Updated

A Soyuz carrying an American, Russian and Italian blasted off Wednesday for a six-hour trip to the International Space Station, where the new crew will spend six months conducting a variety of experiments.

The Russian spacecraft lifted off at 2:31 a.m. (2031GMT, 4:31 p.m. EDT Tuesday) from the Baikonur Cosmodrome, which Russia leases in Kazakhstan. Live footage provided by NASA TV showed it soaring into the clear night sky. About four minutes later, the announcer said the Soyuz was traveling at 4,700 miles per hour (about 7,500 kilometers per hour).

The cramped capsule carrying NASA's Karen Nyberg, Russian cosmonaut Fyodor Yurchikhin and Italy's Luca Parmitano will orbit the Earth four times before docking with the space station less than six hours after liftoff.

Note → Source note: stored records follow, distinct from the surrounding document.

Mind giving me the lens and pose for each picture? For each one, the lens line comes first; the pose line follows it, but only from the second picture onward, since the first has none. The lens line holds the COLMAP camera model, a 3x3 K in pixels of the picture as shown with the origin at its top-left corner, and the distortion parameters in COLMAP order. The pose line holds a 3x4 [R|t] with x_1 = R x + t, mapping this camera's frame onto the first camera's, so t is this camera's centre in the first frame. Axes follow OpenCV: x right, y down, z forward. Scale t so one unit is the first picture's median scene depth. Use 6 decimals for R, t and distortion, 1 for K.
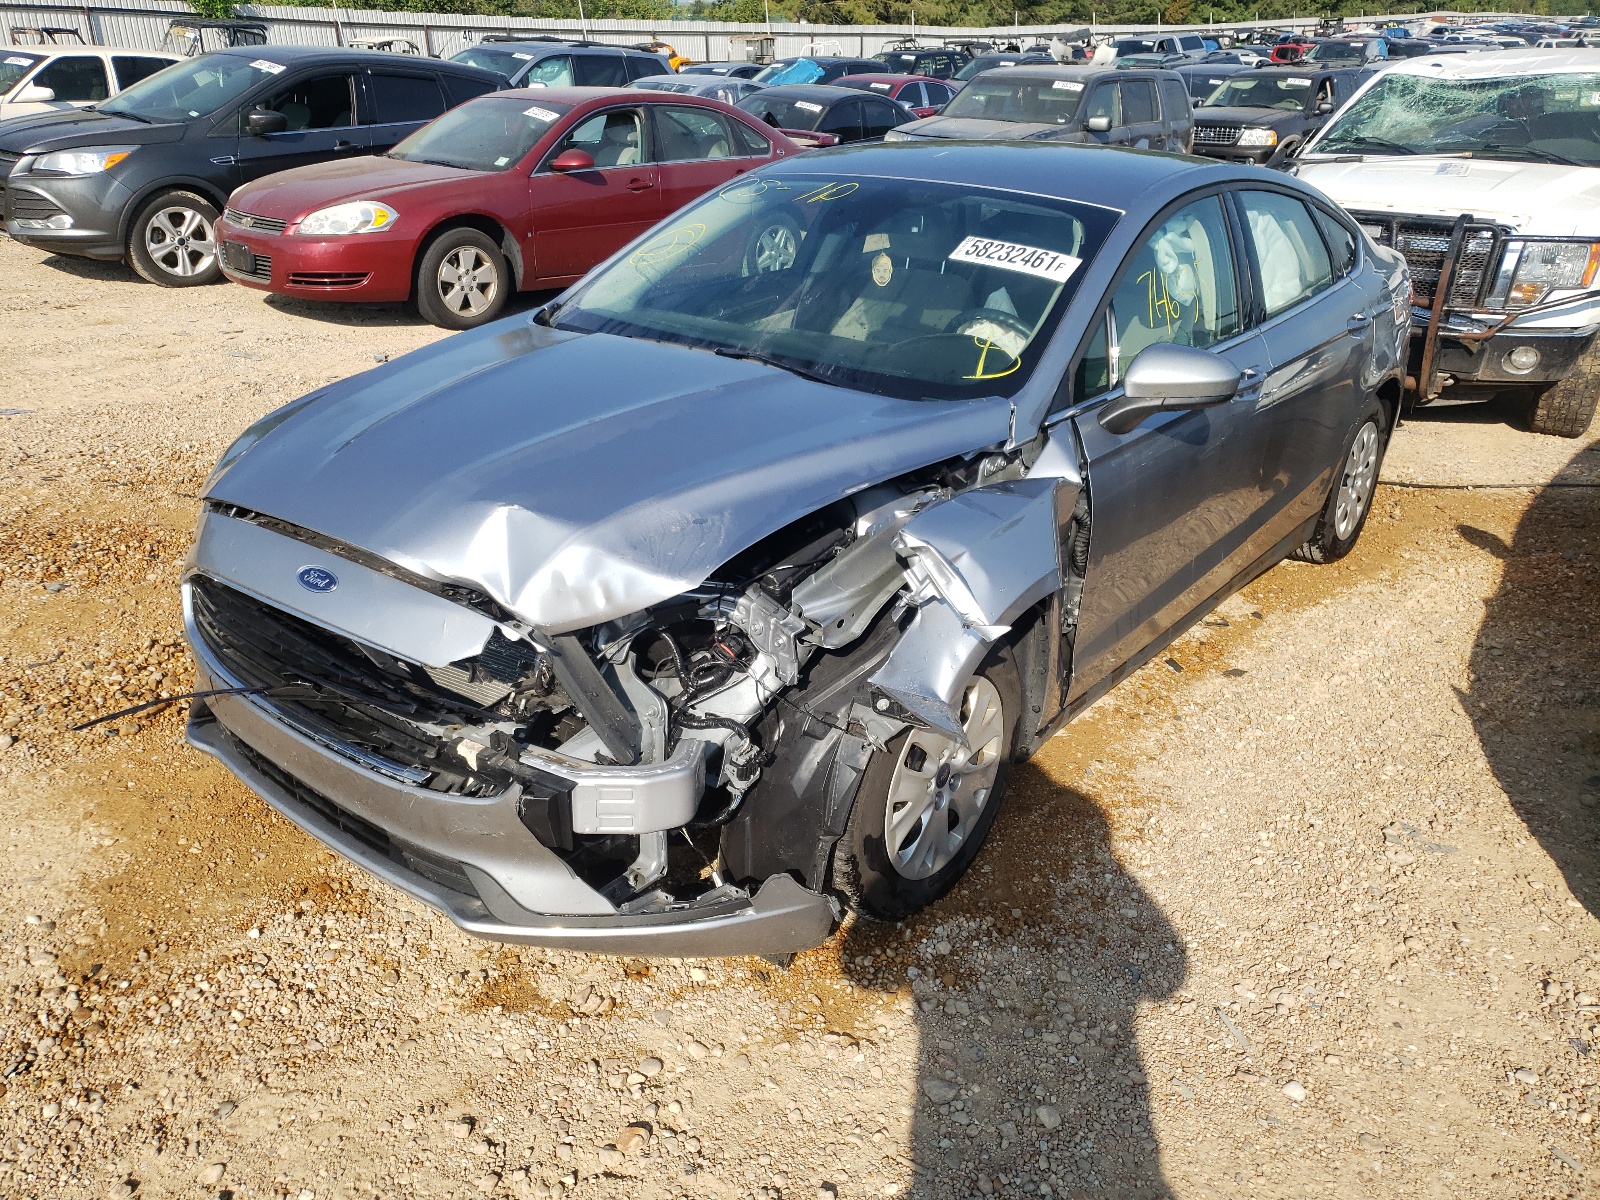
lens RADIAL K [[1213.4, 0, 800.0], [0, 1213.4, 600.0], [0, 0, 1]] dist [-0.003725, 0.034590]
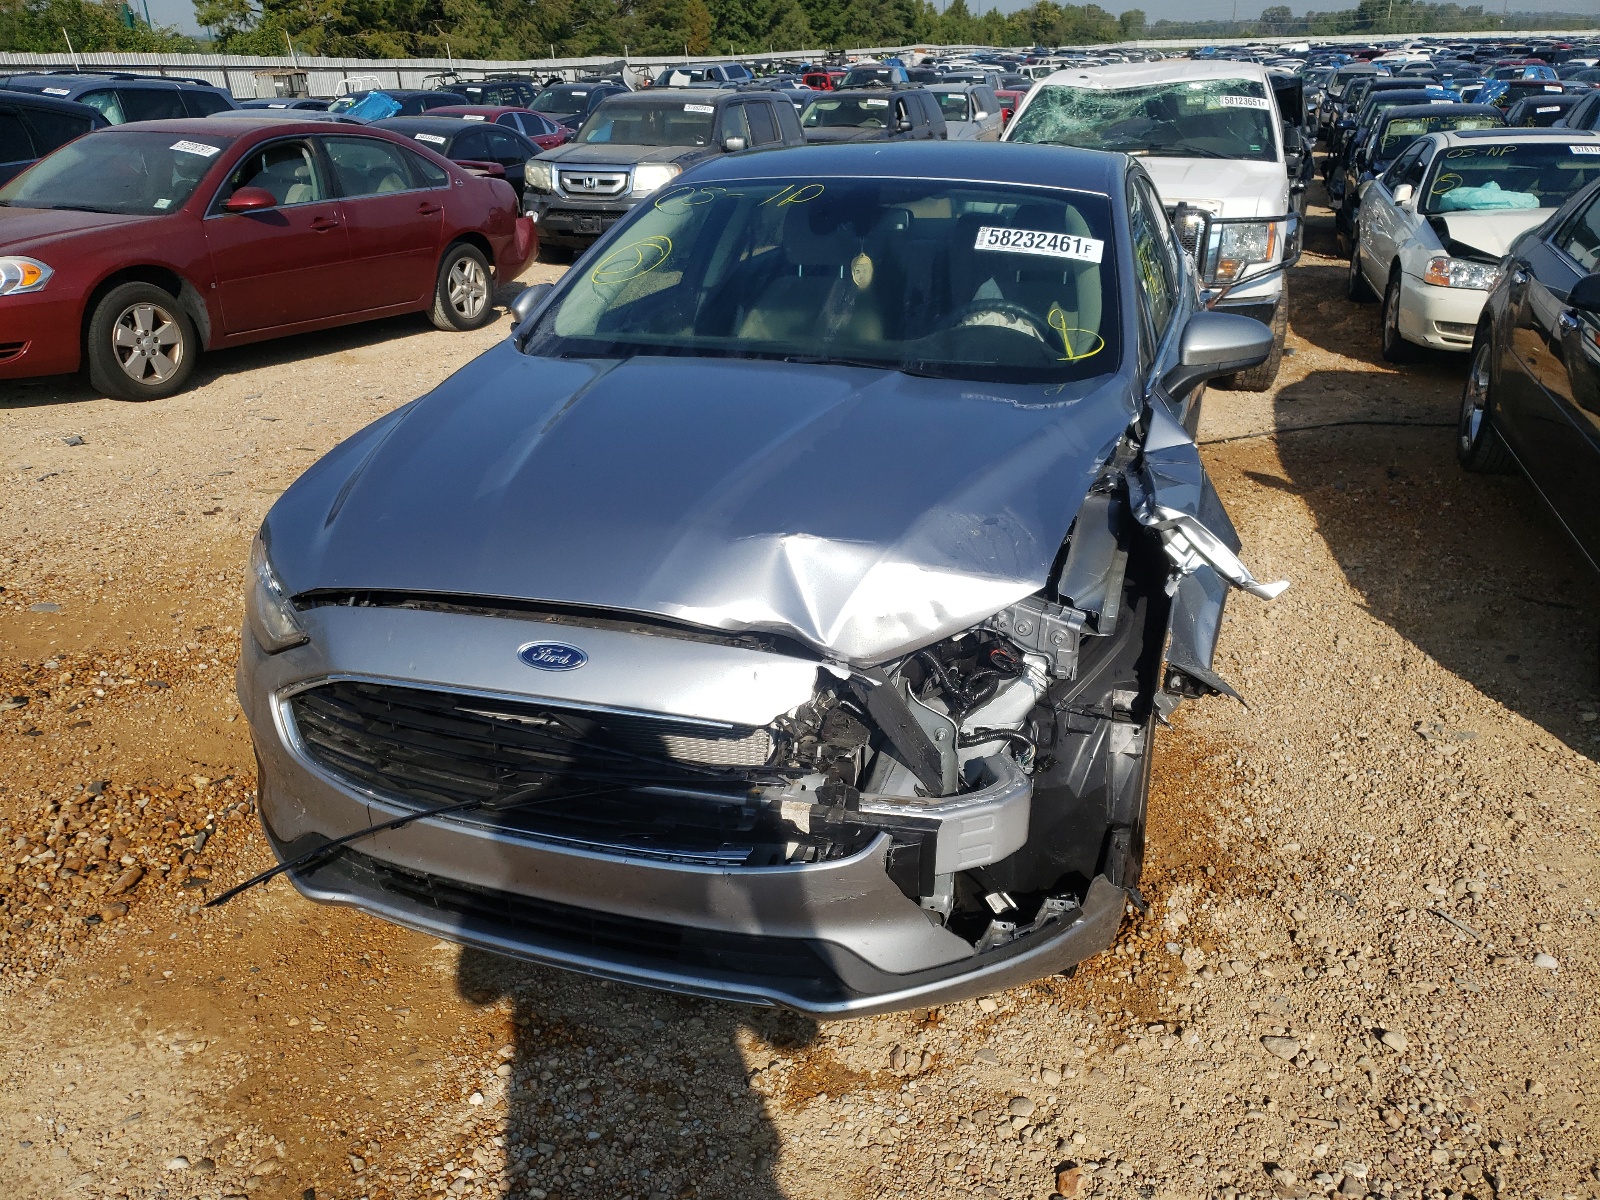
lens RADIAL K [[1227.9, 0, 801.2], [0, 1227.9, 609.2], [0, 0, 1]] dist [-0.038632, 0.092941]
pose [[0.934903, -0.157224, 0.318178, -0.147505], [0.163475, 0.986522, 0.007137, -0.007853], [-0.315012, 0.045341, 0.948004, 0.040985]]
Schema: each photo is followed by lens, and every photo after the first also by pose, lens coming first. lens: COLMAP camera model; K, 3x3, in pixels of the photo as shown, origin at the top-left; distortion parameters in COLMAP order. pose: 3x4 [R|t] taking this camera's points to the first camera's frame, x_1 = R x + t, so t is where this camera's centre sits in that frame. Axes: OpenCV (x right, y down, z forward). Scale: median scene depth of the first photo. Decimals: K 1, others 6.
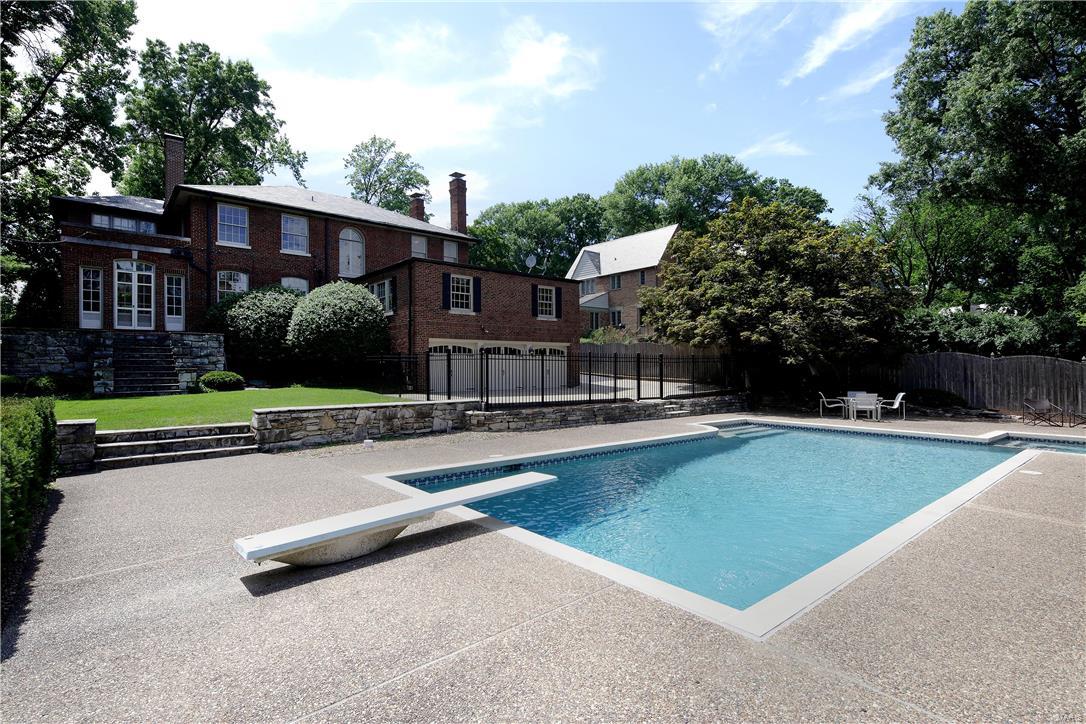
lens RADIAL K [[536.2, 0, 543.0], [0, 536.2, 362.0], [0, 0, 1]] dist [0.000946, -0.000637]
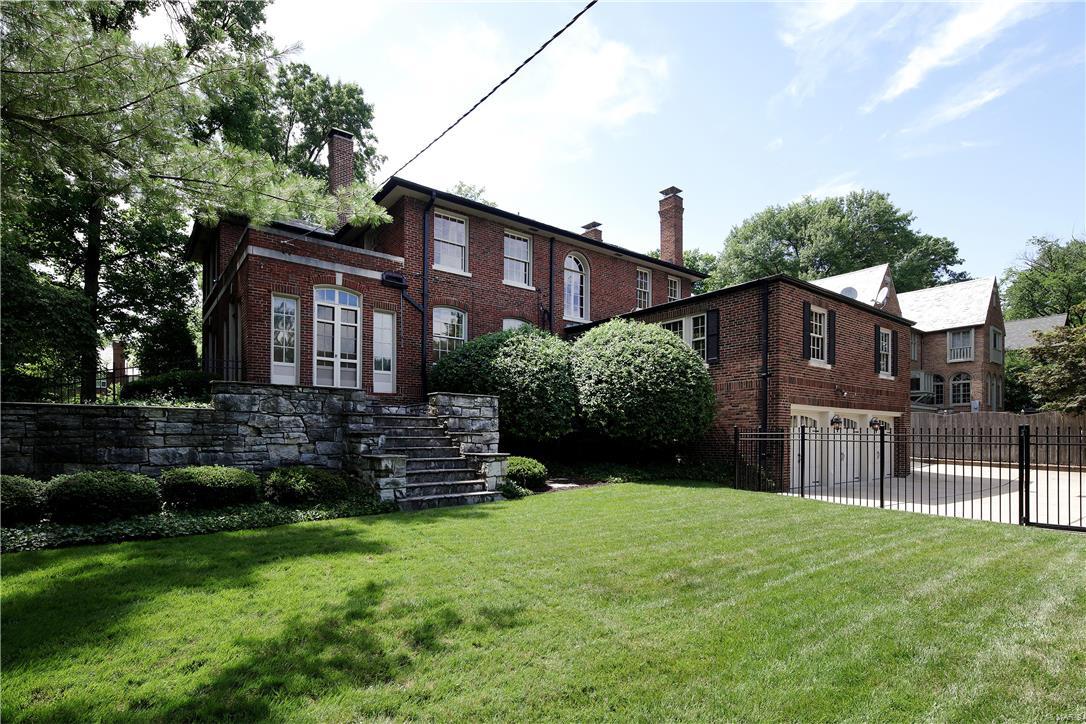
lens RADIAL K [[535.9, 0, 519.5], [0, 535.9, 431.9], [0, 0, 1]] dist [0.001702, 0.000140]
pose [[0.998006, 0.004226, -0.062977, -0.466280], [-0.004297, 0.999990, -0.000980, -0.008586], [0.062972, 0.001249, 0.998015, 0.326942]]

They will join three other people -- NASA's Chris Cassidy and Russians Pavel Vinogradov and Alexander Misurkin -- who have been aboard the station since late March.

Yurchikhin, 54, is a veteran of three previous spaceflights, while 36-year-old Parmitano, a former test pilot, is making his first trip into space. Nyberg, 43, spent two weeks in space in 2008 as part of a U.S. space shuttle crew.

Four spacewalks are planned during the expedition, including what NASA said would be the first by an Italian.

The International Space Station is the biggest orbiting outpost ever built and can sometimes be seen from Earth with the naked eye. It consists of more than a dozen modules built by the United States, Russia, Canada, Japan and the European Space Agency.